Web vs Internet; Old vs New Web
- Several distinguish:
- “The Internet” (BGP/IP, utilities, protocols) vs
- “The Web” (and especially today’s app‑like, tracking-heavy platforms).
- Some define a “real web” as static, linkable, human-authored pages with clean URLs—arguing most of that world largely froze pre‑2005.
- Others say they’re not “abandoning the internet” but retreating to narrow slices: docs, a few communities, YouTube, porn.
Walled Gardens, Slums, and Demographics
- Walled gardens (Facebook, Instagram, etc.) are viewed as:
- Popular because they feel safer and more curated than the “open slum.”
- Yet primarily walled for the owners’ benefit: data lock‑in, scraping prevention, and ad monetization.
- Some argue early internet felt good partly because access itself was a de facto filter for a narrower, more technical demographic.
Real-Name / eID Social Media Debate
- One camp wants government‑backed, eID‑based social media to guarantee “real people” and curb bots and abuse.
- Strong pushback:
- Real-name systems don’t stop harassment; they chill dissent and enable authoritarian repression, doxxing, and long‑term profiling.

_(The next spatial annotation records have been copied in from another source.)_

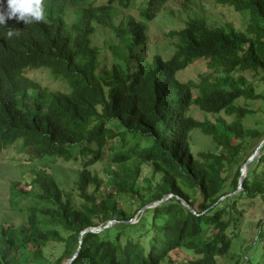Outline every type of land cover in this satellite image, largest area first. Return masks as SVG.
<instances>
[{
	"label": "trees",
	"instance_id": "1",
	"mask_svg": "<svg viewBox=\"0 0 264 264\" xmlns=\"http://www.w3.org/2000/svg\"><path fill=\"white\" fill-rule=\"evenodd\" d=\"M135 1L41 0L42 20L0 24V154L17 145L22 153L79 159L81 165L70 194L49 168L36 172L30 190L13 184L10 203L22 222L0 221V264H29L32 257L34 264H175L181 251L193 258L179 264H218L230 254L231 226L253 205L263 217L250 247L262 249L264 264V146L248 165L243 189L232 195L242 166L264 140V132L244 128L254 112L238 105L241 98L264 96L237 75L250 69L264 74V0H214L249 15L245 31L211 24L191 10L197 0H182L191 14L167 34L175 41L167 59L152 48L147 25L173 0H142L137 15L124 13L121 8ZM101 29L111 32L109 63L95 43ZM198 60L208 62L213 77L181 82L178 74ZM42 68L66 91L26 77ZM194 109L233 116L225 128L234 138L217 134L213 124L193 116ZM194 130L210 136L220 156L197 158ZM251 140L258 145L245 155ZM103 155L109 162L105 180L93 170ZM235 166L234 177L226 176ZM51 244L61 250L58 258L47 255ZM243 258L246 253L238 264Z\"/></svg>",
	"mask_w": 264,
	"mask_h": 264
},
{
	"label": "rangeland",
	"instance_id": "2",
	"mask_svg": "<svg viewBox=\"0 0 264 264\" xmlns=\"http://www.w3.org/2000/svg\"><path fill=\"white\" fill-rule=\"evenodd\" d=\"M141 2L142 0H136V4H133L131 8L121 9L124 13H130L132 9L133 14L137 15L138 10L135 9V6L137 7ZM185 9L182 0L169 1L164 5V9L158 18L147 25L150 44L152 48H156L163 58H170L175 52V41L169 38L167 34L171 30L179 29L185 25V22L191 14V11H184ZM122 10L121 13L123 14ZM191 10H193V12L195 10L198 16H204L211 24H230L240 31H245L249 22V15H240L227 6L216 4L214 0H197L196 7ZM107 40H112L111 32L104 29L99 30L95 37V43L98 44L101 49L102 60H106L109 63L112 62V54L105 48V41ZM237 75L243 76L248 81V84L255 88L256 94L258 93L264 96V74L260 70L250 69L243 72L237 71ZM26 76L30 80L51 90L66 91L67 89L65 84L60 80L53 79L46 69L29 71ZM178 76L181 82L194 81L199 83L202 77H213V71L208 67L207 61L198 60L188 69L179 73ZM238 105L254 112L253 115H248L243 120L244 128L258 129L264 132V101L241 98L238 101ZM192 114L198 120H206L213 124L217 134H228L234 138V134L230 133L225 128V124H231L233 122V116H228L225 113H221L220 115L205 114L198 109H194ZM140 142L142 145L145 144L142 140H140ZM135 143H137V141H134L132 145ZM191 145L193 153L201 160L204 158H202L200 154L211 153L220 156V150L216 148L215 141L200 130L193 131ZM257 145V140H251L246 147L245 155H250ZM107 154H109V152H107ZM108 163V156L103 155L101 161L93 167L94 172H97L104 180L107 178L105 170L108 167ZM42 168H49L52 173L55 174V178L60 182L61 186L70 194L71 190H73L74 182L77 180V177L73 175L79 172L81 165L79 159L66 162L62 159L38 158L31 150L22 153L17 145L0 154V221H2L4 226H8L12 223L20 225L22 222L20 214L18 211L12 210L10 203L13 184L20 183L27 190H30L32 188L30 185L31 181L35 177L36 172ZM112 168L115 169L116 164L112 165ZM236 169L237 166L231 169L226 176L233 178ZM146 172H151V170ZM105 188L106 186H101L99 191L105 192L107 195V190ZM95 189L96 188H91L90 192ZM262 217L263 213L257 209V205L247 208L246 218L235 222L230 228L228 235L229 237H233L230 254L218 264H238L240 258L244 256L245 253L246 258H243L241 264H261L262 249L258 246L250 247V245L256 239V230L259 229V221ZM51 246H55V244L50 245L47 255L55 254V257L58 258L61 250H52ZM191 258H193L192 252L181 251L174 261L175 264L185 263L186 260H190ZM32 261L34 263L36 262L33 257ZM33 262L29 264H34ZM42 264H48V262L43 261Z\"/></svg>",
	"mask_w": 264,
	"mask_h": 264
},
{
	"label": "clouds",
	"instance_id": "3",
	"mask_svg": "<svg viewBox=\"0 0 264 264\" xmlns=\"http://www.w3.org/2000/svg\"><path fill=\"white\" fill-rule=\"evenodd\" d=\"M2 2L4 9L3 11H0V24L5 23L6 20L12 19H15L17 22L22 21L23 24H30L43 19L41 0H2ZM72 11L74 12V9L68 11V17L73 14ZM6 35L11 37L14 35V31L9 29ZM70 261L72 262V260Z\"/></svg>",
	"mask_w": 264,
	"mask_h": 264
},
{
	"label": "water",
	"instance_id": "4",
	"mask_svg": "<svg viewBox=\"0 0 264 264\" xmlns=\"http://www.w3.org/2000/svg\"><path fill=\"white\" fill-rule=\"evenodd\" d=\"M264 146V140L260 143V145L258 146V148L256 149V151L254 152V154L249 158V160L243 165V167L241 168V177H240V181H239V186H238V189L232 194H236L238 193L239 191H241L243 189V183H244V180L246 178V175H247V171H248V165L253 162L256 158L259 157L260 155V151L262 149V147ZM172 197V195H168V196H165L161 201H155L149 205H147L145 208H143L141 211H144L145 209L147 208H151L153 207L154 205H159L161 204L162 202H165L167 200H169L170 198ZM222 200V199H221ZM183 204L188 207V204L186 202L183 201ZM115 223V221H111L108 225H106L105 227H98V228H92V229H88V230H84L82 233H81V237L86 233V232H99V231H102L110 226H112L113 224ZM71 261L68 263L70 264Z\"/></svg>",
	"mask_w": 264,
	"mask_h": 264
}]
</instances>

- Historical and current examples of democracies sliding toward authoritarianism are raised as warnings.
- Middle-ground ideas include:
- Cryptographic “proof of personhood” without identity.
- Anti‑Sybil mechanisms (paid anonymous tokens, webs of trust).
Digital Divide, Usability, and Opting Out
- Stories of older or less technical people:
- Falling for scams and deepfakes.
- Being locked out of basic services (parking, restaurants) due to mandatory apps.
- Some argue full disengagement is dangerous (you become vulnerable and dependent); others advocate radical minimal use for mental and societal health.
Social Media, Algorithms, and Culture
- Broad agreement that:
- Recommendation algorithms and engagement incentives distorted discourse.
- Social media morphed from helpful community/learning tool into something addictive and polarizing.
- Some younger users reportedly shift toward small private group chats, self‑hosted media (Plex/Jellyfin), and niche forums as an implicit “abandonment” of mainstream platforms rather than of the internet itself.